_Extrait_.
--

À bientôt 60 ans, Daniel Guyot aura passé la moitié de son existence à courir après celle qui affole son palpitant depuis trois décennies. Une certaine Dame Diagonale. L’histoire de La Réunion étant intimement liée à celle de la Bretagne depuis les origines, il n’est finalement pas si étonnant que ça qu’un Breton le soit également à celles du Grand Raid.

Mais à l’instant précis où, un beau jour d’octobre 1989, le Costarmoricain, fraîchement débarqué sur le caillou, épingle le premier dossard du reste de sa vie sur la Marche des Cimes, la Diag’ originelle, il est certainement loin de se douter que trente années plus tard, personne d’autre que lui ne pourra se vanter d’en avoir terminées autant. Et pourtant… À ce jour, celui qui se définit lui-même comme un « animal sauvage » quand il décide, chaque année que Dieu fait, de s’attaquer à ce qu’il appelle ironiquement son « contrôle technique », a bouclé vingt-quatre grandes traversées. Et s’attaquera en octobre prochain à sa vingt-troisième d’affilée. Série en cours pour le « fou des fous ».

--

_Consignes_.
1. Relevez toutes les expressions placées entre guillemets dans l'extrait consacré à Daniel Guyot.
2. Prolongez le portrait de Daniel Guyot en reprenant juste après sa dernière phrase.

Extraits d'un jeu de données
--

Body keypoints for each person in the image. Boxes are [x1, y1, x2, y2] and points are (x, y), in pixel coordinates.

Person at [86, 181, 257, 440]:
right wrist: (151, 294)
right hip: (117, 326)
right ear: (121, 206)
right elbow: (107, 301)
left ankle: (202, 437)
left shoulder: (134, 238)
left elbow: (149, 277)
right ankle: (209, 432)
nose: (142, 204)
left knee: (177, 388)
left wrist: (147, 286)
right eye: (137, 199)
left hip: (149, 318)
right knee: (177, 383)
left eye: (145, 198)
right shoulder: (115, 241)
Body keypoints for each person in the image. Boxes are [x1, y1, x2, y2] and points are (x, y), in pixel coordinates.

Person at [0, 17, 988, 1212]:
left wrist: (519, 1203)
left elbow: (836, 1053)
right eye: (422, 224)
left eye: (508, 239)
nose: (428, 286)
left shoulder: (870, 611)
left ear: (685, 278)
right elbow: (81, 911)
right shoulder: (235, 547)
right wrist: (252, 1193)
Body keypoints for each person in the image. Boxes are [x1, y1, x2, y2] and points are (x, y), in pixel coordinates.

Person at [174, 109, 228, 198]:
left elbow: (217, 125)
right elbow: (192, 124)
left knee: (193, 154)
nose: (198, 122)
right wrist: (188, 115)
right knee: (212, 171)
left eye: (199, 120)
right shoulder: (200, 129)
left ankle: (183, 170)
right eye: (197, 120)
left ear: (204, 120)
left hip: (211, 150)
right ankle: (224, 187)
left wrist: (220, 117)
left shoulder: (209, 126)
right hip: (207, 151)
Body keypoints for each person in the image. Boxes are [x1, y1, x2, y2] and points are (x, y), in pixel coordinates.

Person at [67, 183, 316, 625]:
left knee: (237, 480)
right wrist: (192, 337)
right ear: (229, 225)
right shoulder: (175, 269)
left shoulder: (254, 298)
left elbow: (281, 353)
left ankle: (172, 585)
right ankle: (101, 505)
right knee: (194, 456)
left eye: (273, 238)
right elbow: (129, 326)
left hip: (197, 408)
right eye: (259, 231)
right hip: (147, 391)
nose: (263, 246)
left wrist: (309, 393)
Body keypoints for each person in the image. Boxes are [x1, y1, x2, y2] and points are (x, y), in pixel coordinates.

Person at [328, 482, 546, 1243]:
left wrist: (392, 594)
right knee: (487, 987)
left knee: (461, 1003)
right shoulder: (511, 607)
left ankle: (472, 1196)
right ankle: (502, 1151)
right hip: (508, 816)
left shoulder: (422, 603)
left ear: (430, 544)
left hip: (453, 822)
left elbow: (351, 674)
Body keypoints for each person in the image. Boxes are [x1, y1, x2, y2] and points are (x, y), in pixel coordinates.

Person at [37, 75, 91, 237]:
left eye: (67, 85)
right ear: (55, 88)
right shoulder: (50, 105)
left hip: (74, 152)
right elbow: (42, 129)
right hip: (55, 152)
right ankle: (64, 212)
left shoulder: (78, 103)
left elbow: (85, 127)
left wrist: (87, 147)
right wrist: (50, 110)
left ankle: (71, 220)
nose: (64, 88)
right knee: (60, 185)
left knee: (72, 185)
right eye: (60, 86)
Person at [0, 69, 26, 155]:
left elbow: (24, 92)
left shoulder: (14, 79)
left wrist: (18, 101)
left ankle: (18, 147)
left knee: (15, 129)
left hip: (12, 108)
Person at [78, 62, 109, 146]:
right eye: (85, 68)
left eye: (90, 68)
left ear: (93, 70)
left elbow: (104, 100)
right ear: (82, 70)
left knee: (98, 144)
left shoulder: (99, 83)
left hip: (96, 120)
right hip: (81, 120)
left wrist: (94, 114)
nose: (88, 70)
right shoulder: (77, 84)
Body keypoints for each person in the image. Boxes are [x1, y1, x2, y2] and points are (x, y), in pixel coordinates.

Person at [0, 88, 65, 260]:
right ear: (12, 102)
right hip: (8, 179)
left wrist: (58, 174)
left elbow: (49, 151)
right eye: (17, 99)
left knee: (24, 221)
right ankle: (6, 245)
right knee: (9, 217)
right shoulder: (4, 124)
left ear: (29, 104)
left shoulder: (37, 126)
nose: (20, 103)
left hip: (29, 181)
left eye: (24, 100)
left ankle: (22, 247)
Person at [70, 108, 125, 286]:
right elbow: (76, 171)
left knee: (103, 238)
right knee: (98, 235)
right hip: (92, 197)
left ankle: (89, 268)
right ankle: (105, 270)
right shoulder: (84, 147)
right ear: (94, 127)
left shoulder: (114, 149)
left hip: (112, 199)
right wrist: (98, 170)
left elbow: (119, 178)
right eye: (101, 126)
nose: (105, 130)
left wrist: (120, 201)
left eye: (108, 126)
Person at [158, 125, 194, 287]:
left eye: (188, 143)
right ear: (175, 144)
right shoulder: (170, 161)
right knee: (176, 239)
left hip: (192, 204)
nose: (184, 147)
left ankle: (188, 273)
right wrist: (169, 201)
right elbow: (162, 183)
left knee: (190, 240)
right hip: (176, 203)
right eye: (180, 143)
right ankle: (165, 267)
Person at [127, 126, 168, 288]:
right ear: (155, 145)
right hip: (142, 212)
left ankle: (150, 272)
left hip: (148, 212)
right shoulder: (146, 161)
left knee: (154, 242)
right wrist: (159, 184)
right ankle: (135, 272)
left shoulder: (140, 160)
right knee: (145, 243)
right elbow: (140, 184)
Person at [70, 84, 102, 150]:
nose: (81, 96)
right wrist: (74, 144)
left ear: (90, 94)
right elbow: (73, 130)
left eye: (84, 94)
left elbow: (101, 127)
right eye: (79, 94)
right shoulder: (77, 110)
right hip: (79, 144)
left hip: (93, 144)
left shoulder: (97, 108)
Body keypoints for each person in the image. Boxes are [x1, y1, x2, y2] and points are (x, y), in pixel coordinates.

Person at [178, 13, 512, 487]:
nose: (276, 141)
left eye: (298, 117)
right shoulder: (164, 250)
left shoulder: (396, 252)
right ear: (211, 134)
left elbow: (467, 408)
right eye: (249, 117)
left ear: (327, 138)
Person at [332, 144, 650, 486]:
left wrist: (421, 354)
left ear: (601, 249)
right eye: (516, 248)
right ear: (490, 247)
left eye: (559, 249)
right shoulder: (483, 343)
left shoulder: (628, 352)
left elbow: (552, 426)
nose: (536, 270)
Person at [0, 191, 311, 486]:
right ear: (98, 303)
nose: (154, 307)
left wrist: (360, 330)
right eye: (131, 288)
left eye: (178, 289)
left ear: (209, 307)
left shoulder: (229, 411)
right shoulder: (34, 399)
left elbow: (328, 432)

--

_Réponses_.
1. « animal sauvage », « contrôle technique », « fou des fous »

2.
Cette histoire démentielle démarre véritablement en juin 1985. Quand il pose pour la première fois le pied sur feu l’île de Bourbon, le visiteur de Trémuson est comme un chien fou. Déjà. Grand amateur de montagne devant l’Éternel, après avoir déjà roulé sa bosse dans les Alpes ou les Pyrénées, mais aussi en trekkant au Mexique, en Indonésie ou encore au Maroc, le vacancier veut tout de suite aller voir tout là-haut. « Je montais deux fois par jour au Piton des Neiges », se rappelle-t-il. Alors, quand l’autre Piton se met en éruption, son cœur briochin s’embrase définitivement. Accro dès la première prise.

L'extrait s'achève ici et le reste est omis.